US Drone Airbase in Somalia Successfully Blocks Suicide Bomber

Too often the news focuses on the attacks that succeed and not enough on those that fail. We should balance. There are several lessons to be learned from the most recent al Shabab suicide bomb attacks that failed in Somalia.

Let me back up a step first. This isn’t exactly history, but I find it hard to believe half a decade has passed since I was warning about social fitness networks in the cloud, such as Strava.

They immediately seemed to me a dangerous surveillance system with serious confidentiality risks.

To be fair, given closed networks with data ownership and the person generating given reasonable boundaries, I also made a point how heatmaps could be safely used like any performance monitoring tools.

However, we’ve been talking about the realities of securing big data for nearly a decade here, which tends to mean at public services scale where confidentiality is not well protected let alone understood.

On that level I was warning directly about cloud services being in a position to destroy privacy for thirsty valuation-focused executives who were giving little to no thought about the consequences to the entire information market when trust collapses.

Please excuse the snark here, but my point was we fast were approaching total information awareness. I was giving a lot of talks about the risks at this point with maps like these:

All of this is background to the fact that Strava was instrumental in leaking Joint Special Operations Command (JSOC) presence. JSOC likely was unintentionally giving away their secrets so that Strava could generate heatmaps of people jogging around a military airfield in Baledogle, Somalia used for drones (also by 2015 it was disclosed by FP).

Somali government and AMISOM sources confirmed the existence of a second clandestine American cell in Baledogle, the site of an abandoned Cold War-era Air Force base in Somalia’s sun-blasted Lower Shabelle region. These sources estimated that between 30 and 40 U.S. personnel are stationed there, also carrying out counterterrorism operations that include operating drones.

Unlike parsing heart rate and body temp to pinpoint someone in San Francisco, however, Americans running in Somalia kind of stood out the minute their Strava data uploaded.

Even a view from space could reveal Americans wearing their surveillance devices in Somalia (white dot)

See what I mean?

Again to be fair, I was doing some of this publicly in 2014 to other countries as well:

Why is this so significant in today’s news?
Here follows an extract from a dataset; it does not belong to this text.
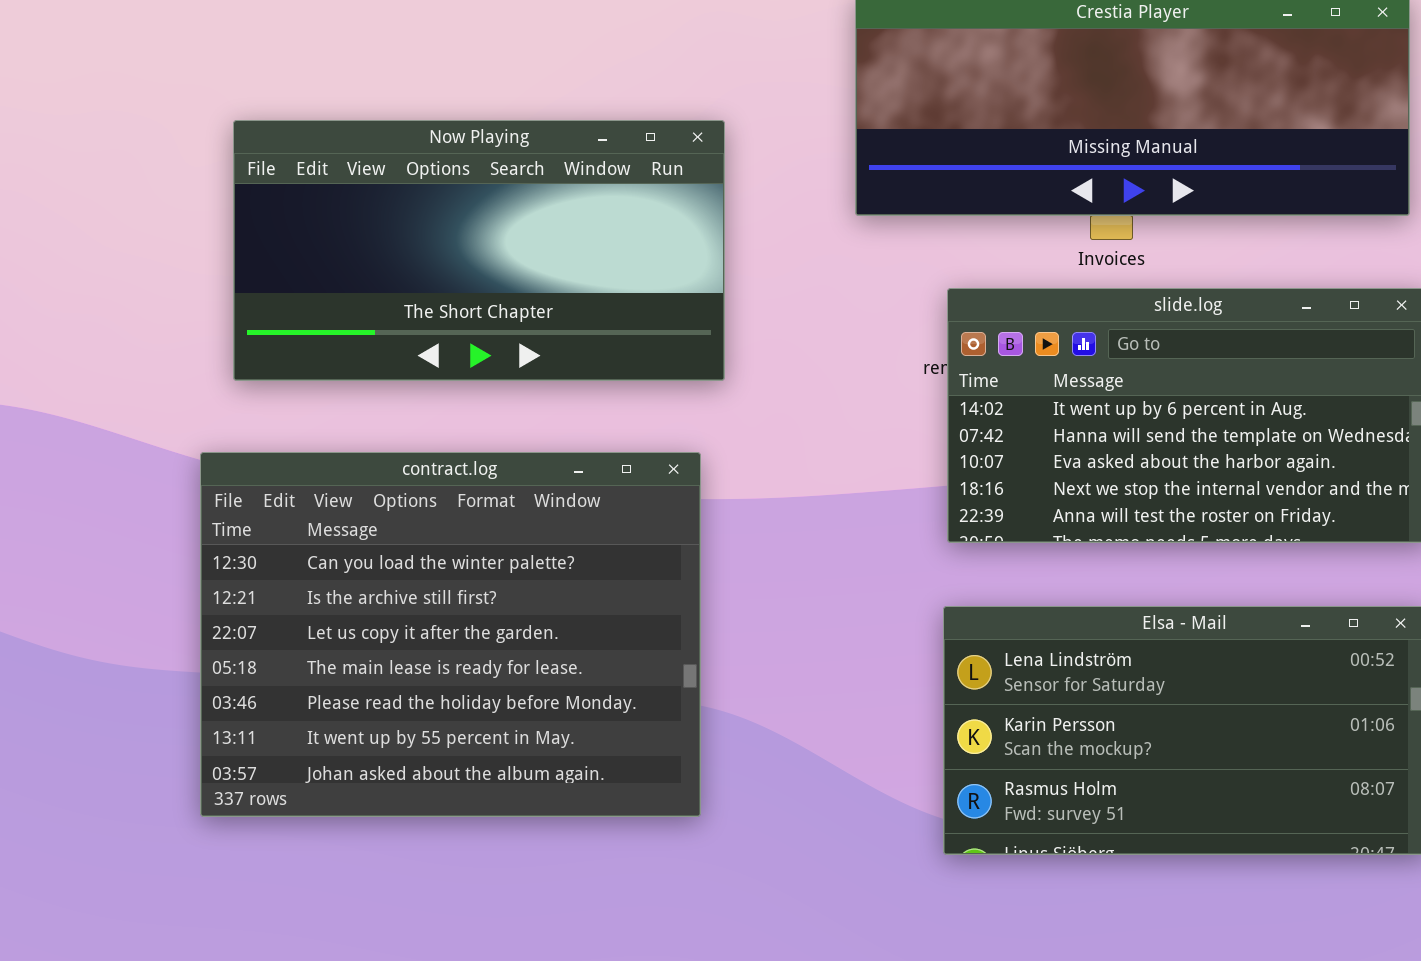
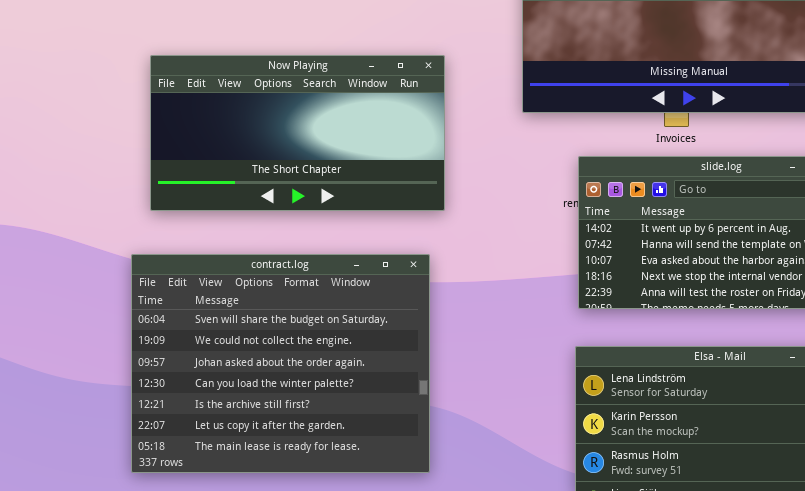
contract.log: [200,452,701,817] -> [131,254,430,473], scrolled up 3 rows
Reuters is quoting sources who give credit to failed suicide attack planners for having good intelligence about American movements on that base.
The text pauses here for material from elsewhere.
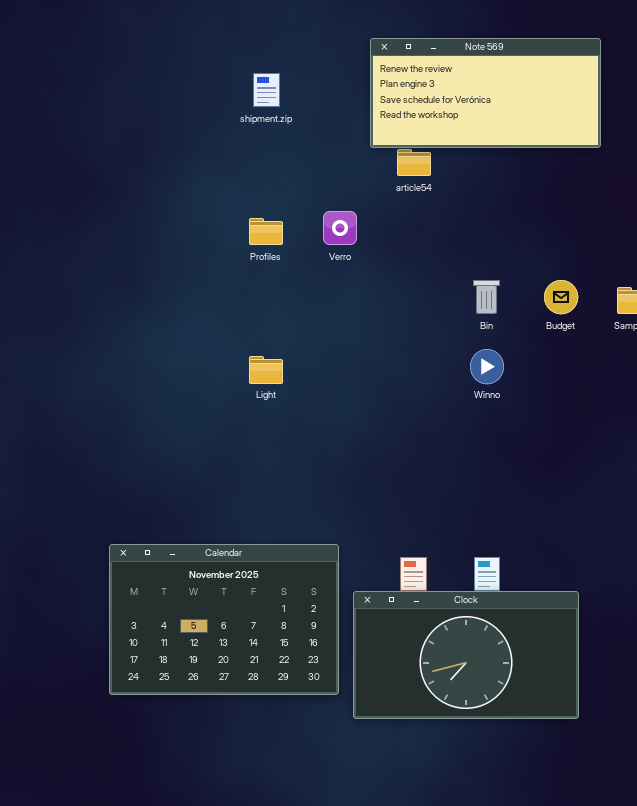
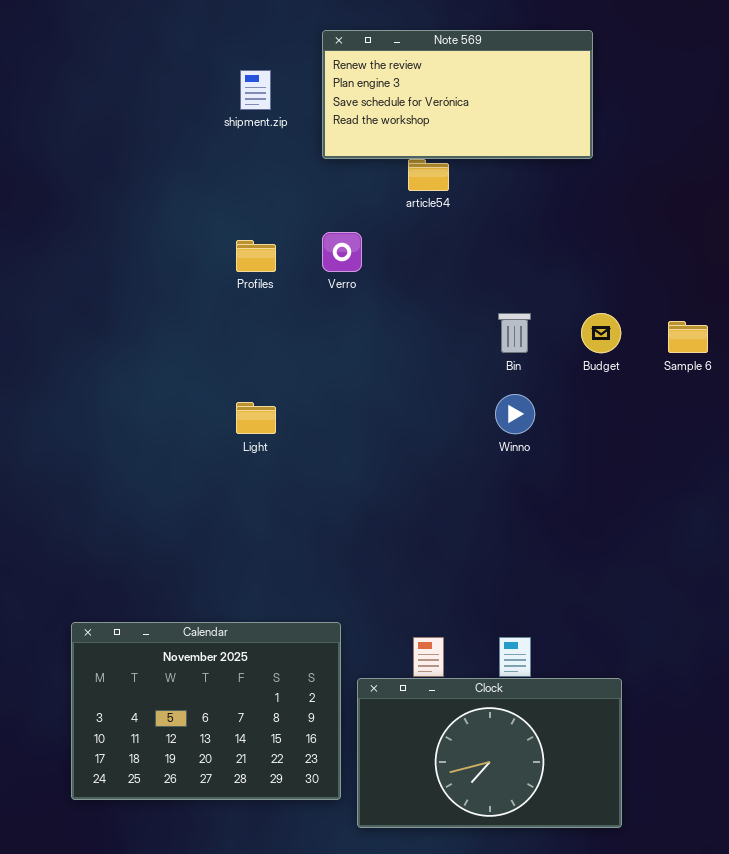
Note 569: [370,38,601,148] -> [322,30,593,159], moved

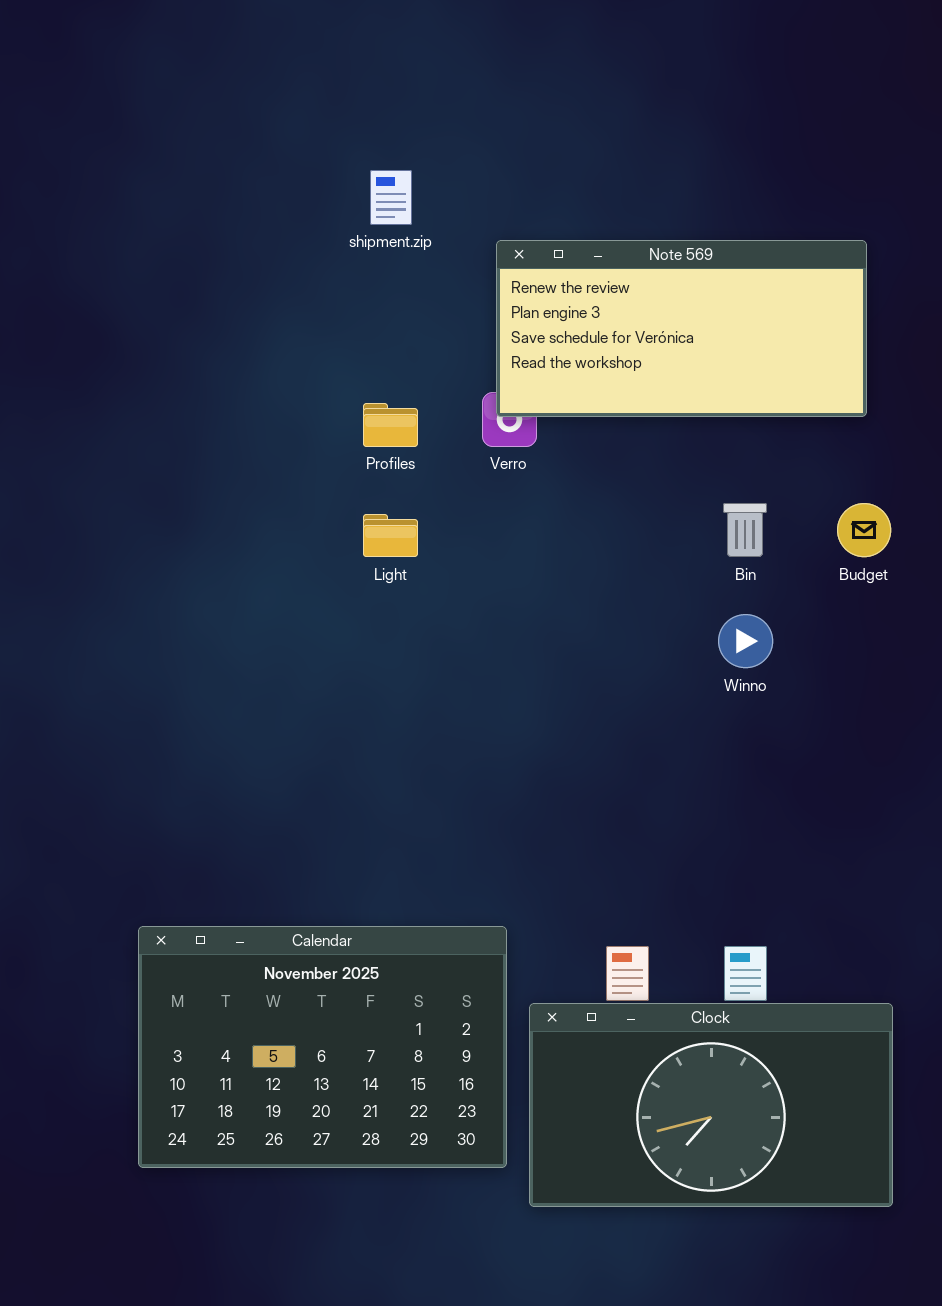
Note 569: [322,30,593,159] -> [496,240,867,417], moved
Light: [236,402,276,434] -> [363,514,418,557], moved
The attack showed al Shabaab maintains a good intelligence network and can mount complex operations, said Hussein Sheikh-Ali, a former national security adviser and founder of the Mogadishu-based security think-tank the Hiraal Institute.

The attack hit a part of the base that houses U.S. special forces, who supervise Somali forces on operations, he said.

“It implies they have a high intelligence and a degree of capability just to get close to that place,” he told Reuters.

I’m not going to argue against the source, just qualify that good intelligence network might in fact mean someone has a browser and Internet connection to monitor US soldier Strava data that is not being protected by the service provider or that service provider’s service providers.

The point remains that the attack failed completely. Not only did the dual suicide bombers cause zero casualties — blowing up selves at outer perimeter defense system — their entire terror team of 10 was killed.

Somali state news agency SONNA reported that all the militants who took part in the assault had been killed.

“In response to this attack and in self-defense, U.S. Africa Command conducted two airstrikes and used small arms fire targeting al Shabaab terrorists,” a U.S. military statement said.

Some secrets still are safe for that perimeter to have worked.

Interesting also is the qualification of self-defense in this event. It suggests the attackers were pursued outside the defense perimeter to be engaged and eliminated. That’s not yet been reported, it’s just a guess based on the qualified statement.

If you think my warnings in 2014 were accurate, even foreshadowing, I mention the defense perimeter angle here because of its relationship with recent domestic “hunt” legislation that in a very remote sense (pun not intended) could be abused to authorize drone strikes as self-defense almost anywhere.